(Collected data)
┄┄┄┄┄┄┄┄┄┄┄┄┄┄┄┄┄┄┄┄

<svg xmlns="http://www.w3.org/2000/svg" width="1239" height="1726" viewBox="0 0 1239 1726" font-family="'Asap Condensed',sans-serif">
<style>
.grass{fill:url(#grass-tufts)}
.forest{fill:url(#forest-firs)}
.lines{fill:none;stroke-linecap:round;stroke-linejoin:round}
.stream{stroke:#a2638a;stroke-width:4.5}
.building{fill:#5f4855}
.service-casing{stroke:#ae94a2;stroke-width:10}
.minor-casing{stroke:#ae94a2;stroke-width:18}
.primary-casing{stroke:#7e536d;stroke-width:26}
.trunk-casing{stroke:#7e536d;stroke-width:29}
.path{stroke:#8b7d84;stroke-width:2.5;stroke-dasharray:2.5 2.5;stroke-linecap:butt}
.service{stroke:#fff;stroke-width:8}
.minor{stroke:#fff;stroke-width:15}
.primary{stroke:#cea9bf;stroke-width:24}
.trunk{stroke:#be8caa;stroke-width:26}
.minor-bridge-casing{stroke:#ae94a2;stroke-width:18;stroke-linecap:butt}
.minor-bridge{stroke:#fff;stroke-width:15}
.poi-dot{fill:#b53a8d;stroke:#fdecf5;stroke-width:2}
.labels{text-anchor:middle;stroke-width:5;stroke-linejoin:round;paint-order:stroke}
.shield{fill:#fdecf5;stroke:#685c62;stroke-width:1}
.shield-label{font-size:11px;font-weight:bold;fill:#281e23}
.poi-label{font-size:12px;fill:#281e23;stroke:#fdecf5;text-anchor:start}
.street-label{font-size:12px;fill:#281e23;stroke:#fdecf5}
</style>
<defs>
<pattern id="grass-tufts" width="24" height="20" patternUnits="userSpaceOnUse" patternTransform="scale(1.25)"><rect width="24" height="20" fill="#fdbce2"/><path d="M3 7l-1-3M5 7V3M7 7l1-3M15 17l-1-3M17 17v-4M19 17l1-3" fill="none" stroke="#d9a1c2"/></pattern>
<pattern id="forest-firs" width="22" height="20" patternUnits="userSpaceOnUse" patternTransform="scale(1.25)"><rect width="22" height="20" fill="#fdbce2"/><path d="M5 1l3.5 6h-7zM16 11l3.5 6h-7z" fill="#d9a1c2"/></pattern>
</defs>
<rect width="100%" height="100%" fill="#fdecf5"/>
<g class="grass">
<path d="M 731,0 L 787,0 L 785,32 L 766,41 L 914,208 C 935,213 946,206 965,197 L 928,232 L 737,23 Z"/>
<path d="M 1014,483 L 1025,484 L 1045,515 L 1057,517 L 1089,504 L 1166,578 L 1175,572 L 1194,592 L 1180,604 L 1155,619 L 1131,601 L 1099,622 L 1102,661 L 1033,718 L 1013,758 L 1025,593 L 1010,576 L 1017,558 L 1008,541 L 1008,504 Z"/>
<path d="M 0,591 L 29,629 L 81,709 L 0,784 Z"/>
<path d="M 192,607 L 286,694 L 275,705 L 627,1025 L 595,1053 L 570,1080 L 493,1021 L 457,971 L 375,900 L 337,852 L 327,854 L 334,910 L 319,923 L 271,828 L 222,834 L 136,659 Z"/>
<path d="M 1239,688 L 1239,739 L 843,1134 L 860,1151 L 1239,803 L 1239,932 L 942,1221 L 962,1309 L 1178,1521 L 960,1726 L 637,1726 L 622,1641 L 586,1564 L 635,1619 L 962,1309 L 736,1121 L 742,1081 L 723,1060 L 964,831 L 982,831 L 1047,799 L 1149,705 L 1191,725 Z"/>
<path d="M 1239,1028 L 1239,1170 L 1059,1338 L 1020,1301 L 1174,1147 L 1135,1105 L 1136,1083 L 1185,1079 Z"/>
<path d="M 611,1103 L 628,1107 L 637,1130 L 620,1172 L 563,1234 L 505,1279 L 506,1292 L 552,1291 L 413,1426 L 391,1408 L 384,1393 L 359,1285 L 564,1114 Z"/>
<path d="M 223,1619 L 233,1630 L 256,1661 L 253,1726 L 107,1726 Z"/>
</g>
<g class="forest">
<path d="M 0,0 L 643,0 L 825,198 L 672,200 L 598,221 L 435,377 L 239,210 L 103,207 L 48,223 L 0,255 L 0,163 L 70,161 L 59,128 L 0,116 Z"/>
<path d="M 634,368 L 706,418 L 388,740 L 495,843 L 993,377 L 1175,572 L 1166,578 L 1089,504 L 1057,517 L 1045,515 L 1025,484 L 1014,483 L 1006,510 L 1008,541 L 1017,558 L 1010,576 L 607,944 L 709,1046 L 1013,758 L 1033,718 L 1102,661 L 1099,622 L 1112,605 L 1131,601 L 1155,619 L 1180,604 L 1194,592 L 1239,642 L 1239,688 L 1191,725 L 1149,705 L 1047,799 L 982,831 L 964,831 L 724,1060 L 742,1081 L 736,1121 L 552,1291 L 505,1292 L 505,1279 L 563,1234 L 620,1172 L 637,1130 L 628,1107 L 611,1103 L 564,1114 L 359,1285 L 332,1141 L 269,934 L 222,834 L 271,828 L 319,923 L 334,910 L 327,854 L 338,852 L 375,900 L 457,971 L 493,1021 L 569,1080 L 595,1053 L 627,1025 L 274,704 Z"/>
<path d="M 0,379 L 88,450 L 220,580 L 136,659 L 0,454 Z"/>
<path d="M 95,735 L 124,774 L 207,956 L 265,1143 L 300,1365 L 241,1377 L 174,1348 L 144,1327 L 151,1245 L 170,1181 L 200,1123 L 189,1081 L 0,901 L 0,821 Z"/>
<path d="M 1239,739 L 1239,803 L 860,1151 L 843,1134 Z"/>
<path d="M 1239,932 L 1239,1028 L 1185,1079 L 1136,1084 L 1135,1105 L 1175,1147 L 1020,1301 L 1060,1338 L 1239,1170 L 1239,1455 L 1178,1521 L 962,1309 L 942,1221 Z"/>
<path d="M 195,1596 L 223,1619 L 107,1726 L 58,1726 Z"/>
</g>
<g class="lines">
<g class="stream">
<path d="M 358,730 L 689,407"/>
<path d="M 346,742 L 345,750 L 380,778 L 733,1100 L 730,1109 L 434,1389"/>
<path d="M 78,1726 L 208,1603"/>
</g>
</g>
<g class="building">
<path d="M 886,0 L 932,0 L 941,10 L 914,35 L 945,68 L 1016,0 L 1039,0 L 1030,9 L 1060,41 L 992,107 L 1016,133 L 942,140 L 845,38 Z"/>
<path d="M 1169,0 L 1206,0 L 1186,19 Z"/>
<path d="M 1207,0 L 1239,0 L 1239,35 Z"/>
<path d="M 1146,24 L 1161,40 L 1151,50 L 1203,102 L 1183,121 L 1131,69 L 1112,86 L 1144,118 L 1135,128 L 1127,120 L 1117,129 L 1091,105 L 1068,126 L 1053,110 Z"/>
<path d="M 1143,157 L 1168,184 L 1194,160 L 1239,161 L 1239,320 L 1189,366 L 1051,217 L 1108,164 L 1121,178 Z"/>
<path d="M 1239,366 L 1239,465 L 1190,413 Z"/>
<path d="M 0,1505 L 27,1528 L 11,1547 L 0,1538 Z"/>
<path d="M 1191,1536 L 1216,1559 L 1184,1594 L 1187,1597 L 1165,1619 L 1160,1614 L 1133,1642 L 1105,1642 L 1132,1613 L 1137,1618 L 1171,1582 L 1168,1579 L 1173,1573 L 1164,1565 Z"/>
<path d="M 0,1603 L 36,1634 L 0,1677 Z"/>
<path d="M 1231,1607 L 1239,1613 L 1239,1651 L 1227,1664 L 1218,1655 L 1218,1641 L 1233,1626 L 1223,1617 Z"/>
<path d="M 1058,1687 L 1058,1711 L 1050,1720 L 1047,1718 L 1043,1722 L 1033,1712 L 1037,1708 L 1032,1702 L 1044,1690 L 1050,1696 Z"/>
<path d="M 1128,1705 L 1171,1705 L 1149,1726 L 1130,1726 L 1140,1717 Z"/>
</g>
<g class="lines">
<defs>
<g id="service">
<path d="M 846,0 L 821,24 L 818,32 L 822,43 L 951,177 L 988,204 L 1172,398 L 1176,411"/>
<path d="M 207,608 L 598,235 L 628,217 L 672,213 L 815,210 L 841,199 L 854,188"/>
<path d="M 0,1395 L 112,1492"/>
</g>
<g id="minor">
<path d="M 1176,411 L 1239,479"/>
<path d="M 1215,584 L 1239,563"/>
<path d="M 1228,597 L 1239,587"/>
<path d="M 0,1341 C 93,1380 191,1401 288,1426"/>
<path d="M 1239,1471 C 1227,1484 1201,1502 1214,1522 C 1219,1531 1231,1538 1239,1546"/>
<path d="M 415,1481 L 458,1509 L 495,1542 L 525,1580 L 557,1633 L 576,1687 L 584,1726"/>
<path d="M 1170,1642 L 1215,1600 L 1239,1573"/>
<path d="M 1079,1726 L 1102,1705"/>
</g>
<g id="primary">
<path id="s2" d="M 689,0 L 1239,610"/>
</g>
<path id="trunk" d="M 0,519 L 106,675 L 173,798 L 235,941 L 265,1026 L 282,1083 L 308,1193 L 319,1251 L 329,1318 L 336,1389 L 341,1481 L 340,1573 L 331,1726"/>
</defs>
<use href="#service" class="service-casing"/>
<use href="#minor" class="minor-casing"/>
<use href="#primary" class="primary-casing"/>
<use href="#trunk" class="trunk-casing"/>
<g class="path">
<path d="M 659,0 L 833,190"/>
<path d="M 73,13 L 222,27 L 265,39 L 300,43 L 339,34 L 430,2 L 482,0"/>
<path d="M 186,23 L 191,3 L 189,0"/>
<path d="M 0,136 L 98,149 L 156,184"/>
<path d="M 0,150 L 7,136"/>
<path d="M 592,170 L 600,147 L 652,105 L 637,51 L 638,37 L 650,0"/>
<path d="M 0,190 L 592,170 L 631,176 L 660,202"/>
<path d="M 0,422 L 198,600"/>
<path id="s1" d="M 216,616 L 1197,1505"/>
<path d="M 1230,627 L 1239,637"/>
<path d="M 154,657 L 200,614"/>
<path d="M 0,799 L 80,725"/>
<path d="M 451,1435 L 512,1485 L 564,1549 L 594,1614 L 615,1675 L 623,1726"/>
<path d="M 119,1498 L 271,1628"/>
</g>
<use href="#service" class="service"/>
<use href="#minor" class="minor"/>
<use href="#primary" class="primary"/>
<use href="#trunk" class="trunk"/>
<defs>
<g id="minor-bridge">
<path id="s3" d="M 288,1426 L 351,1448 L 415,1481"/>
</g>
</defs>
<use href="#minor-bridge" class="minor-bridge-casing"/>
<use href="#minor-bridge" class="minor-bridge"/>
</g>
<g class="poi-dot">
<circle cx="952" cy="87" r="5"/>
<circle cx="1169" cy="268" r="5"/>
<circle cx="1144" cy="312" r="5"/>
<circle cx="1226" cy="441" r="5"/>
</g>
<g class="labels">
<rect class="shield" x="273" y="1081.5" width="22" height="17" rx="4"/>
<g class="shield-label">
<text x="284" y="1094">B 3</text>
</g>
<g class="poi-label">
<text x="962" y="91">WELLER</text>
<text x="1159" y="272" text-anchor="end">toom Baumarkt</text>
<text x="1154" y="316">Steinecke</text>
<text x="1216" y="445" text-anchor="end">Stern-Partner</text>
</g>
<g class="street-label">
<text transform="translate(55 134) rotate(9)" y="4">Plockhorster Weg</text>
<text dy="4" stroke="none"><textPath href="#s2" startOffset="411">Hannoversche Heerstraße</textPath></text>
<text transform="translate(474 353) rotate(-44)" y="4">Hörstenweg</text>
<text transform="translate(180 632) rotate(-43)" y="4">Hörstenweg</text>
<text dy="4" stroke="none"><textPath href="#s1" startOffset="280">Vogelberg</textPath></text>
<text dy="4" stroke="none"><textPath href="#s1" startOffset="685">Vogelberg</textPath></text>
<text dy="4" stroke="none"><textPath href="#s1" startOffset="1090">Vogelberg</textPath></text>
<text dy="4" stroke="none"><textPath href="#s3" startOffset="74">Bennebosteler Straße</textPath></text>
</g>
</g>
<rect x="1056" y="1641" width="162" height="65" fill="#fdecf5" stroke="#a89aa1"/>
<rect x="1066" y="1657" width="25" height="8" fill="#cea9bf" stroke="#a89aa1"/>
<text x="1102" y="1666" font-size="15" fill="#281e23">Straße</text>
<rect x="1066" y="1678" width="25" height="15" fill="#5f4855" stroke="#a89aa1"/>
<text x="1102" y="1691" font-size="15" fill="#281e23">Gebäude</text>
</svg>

┄┄┄┄┄┄┄┄┄┄┄┄┄┄┄┄┄┄┄┄

WHAT YOU NEED TO DO. What is the number of lines in the records that contain the word "street"? Answer with the number and nothing else.

ANSWER SECTION. 2